Le projet prévoit la mise en circulation de 1500 vélos et la construction progressive de 150 stations à bornes. Pour l'Etat, la facture annuelle s'élèverait à 700'000 francs, soit le coût du fonctionnement. Les investissements sont à la charge des communes.

Le dossier n'est absolument pas abouti, a relevé le député libéral Edouard Cuendet en tant que rapporteur de majorité. Il est criblé de lacunes au niveau de la procédure de soumission et l'analyse concernant les aspects financiers n'a pas été menée de manière sérieuse, a-t-il poursuivi.

Velospot

Il reprenait les conclusions du député Pierre Weiss qui était absent en raison d'une hospitalisation. M. Cuendet a demandé le renvoi en commission dès le début du débat afin d'étudier en profondeur un autre système en place notamment à Bienne.

La cité seelandaise a opté pour le velospot qui fonctionne sans bornes électroniques. Cette solution serait moins onéreuse, selon les libéraux. Le reste de la droite a fait bloc derrière les libéraux et le projet de loi a été renvoyé en commission des finances par 55 voix contre 32 et 2 abstentions.

Un hold-up

Les socialistes ont reproché au PLR de faire un hold-up sur ce projet de loi coupant court au débat.
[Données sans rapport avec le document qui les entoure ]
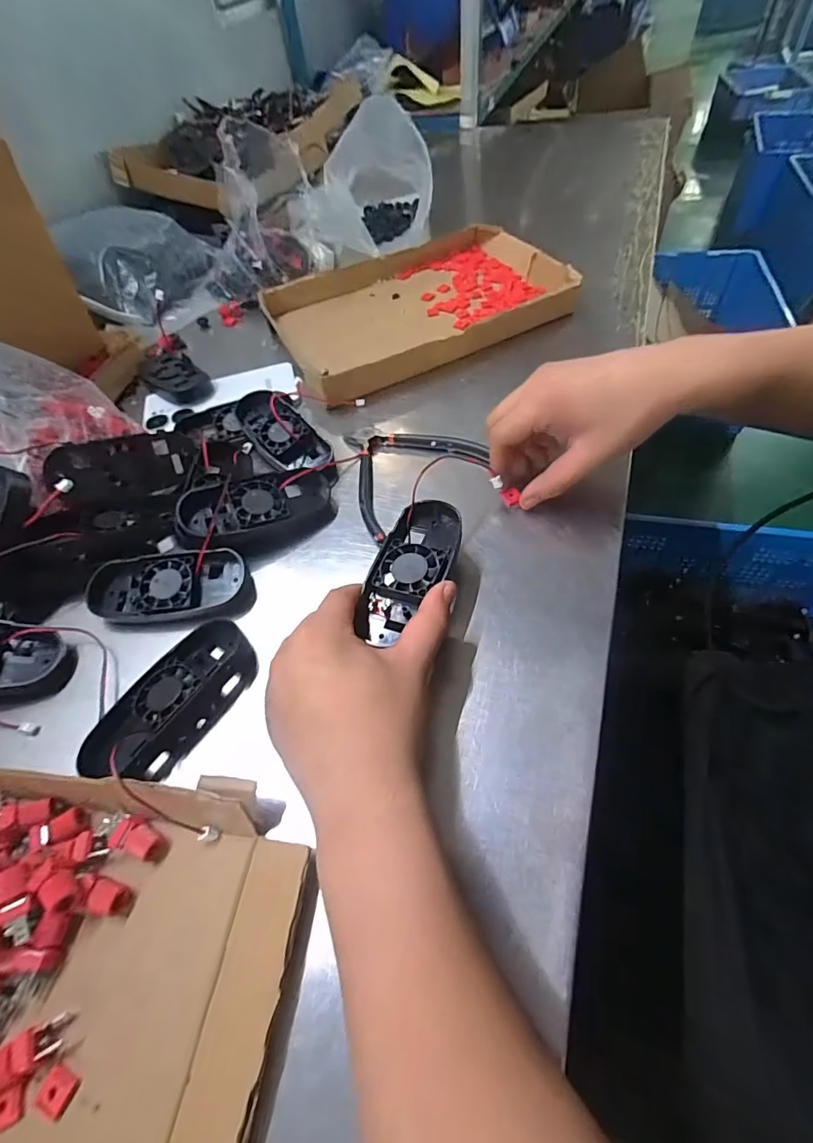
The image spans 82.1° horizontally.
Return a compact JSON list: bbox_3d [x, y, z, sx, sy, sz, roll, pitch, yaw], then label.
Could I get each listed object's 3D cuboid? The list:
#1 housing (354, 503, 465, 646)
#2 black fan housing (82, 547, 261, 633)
[{"bbox_3d":[0.004,-0.004,0.314,0.047,0.017,0.113,22,60,12],"label":"housing"},{"bbox_3d":[-0.177,0.014,0.347,0.119,0.027,0.052,-4,55,4],"label":"black fan housing"}]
Le député Roger Deneys a accusé la droite de trouver tous les prétextes possibles pour empêcher de concrétiser ce système de vélo en libre service.
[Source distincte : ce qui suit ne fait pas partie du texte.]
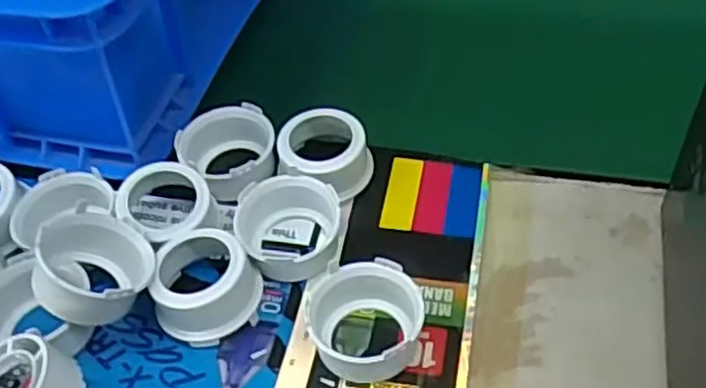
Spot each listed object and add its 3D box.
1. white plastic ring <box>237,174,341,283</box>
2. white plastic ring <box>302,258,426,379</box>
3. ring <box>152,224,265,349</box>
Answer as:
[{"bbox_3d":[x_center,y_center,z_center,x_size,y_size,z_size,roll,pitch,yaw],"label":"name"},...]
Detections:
[{"bbox_3d":[-0.033,0.014,0.391,0.053,0.030,0.054,-2,45,2],"label":"white plastic ring"},{"bbox_3d":[0.006,0.059,0.351,0.050,0.029,0.046,-2,45,2],"label":"white plastic ring"},{"bbox_3d":[-0.071,0.045,0.367,0.047,0.036,0.048,-2,45,2],"label":"ring"}]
Un renvoi en commission privera Genève de vélo en libre service pendant des années, a regretté la députée Verte Sophie Forster Carbonnier. Environ 170 villes sont déjà équipées, preuve qu'il s'agit d'un projet de qualité, a-t-elle souligné.

La cheffe du département de la mobilité (DIME) Michèle Künzler a fermement défendu les vélos en libre service devant les députés. «Tout est prêt», a insisté la magistrate écologiste. Les communes ont voté tous les investissements nécessaires et un mécène attend le feu vert pour débloquer des fonds.

Deux plans directeurs acceptés

Le Grand Conseil genevois a approuvé vendredi le plan directeur de la mobilité douce et celui du réseau routier pour 2011-2014. Ces deux documents émanant du Conseil d'Etat fixent la stratégie à suivre dans ces domaines.

Le plan directeur de la mobilité douce détaille sept actions pour valoriser ce type de déplacement. Il permettra de créer un réseau de pistes cyclables digne de ce nom, a relevé Michèle Künzler.

Elle a rappelé que ce plan concrétisait la volonté du peuple qui a accepté en 2011 l'initiative 144 sur la mobilité douce. Ce texte demandait d'aménager dans les huit ans un réseau de pistes cyclables sécurisé ainsi que des cheminements et des traversées pour les piétons.

Le Grand Conseil a accepté dans la foulée le plan directeur du réseau routier qui hiérarchise le système. «Il permettra de mieux gérer la circulation à Genève», a relevé Mme Künzler. «On arrive maintenant à un point de rupture», a-t-elle ajouté. (ats)

La barque «Neptune» obtient le soutien du canton jusqu'en 2014

Le canton de Genève va soutenir financièrement la Fondation «Neptune» jusqu'en 2014. Le Grand Conseil a voté vendredi à l'unanimité une aide de près 675'000 francs pour l'exploitation et la conservation de la barque lémanique classée monument historique.

Dans un premier temps, il était question d'un soutien jusqu'en 2016. Mais il a été limité à deux ans dans une nouvelle version du contrat de prestation. Le bateau a été racheté en 1971 par l'Etat de Genève qui souhaitait conserver un témoignage de la navigation commerciale sur le Léman.

La barque, qui est destinée à être louée à des groupes, a été entièrement restaurée entre 2004 et 2005. La Fondation «Neptune» fonctionne grâce à de nombreux bénévoles.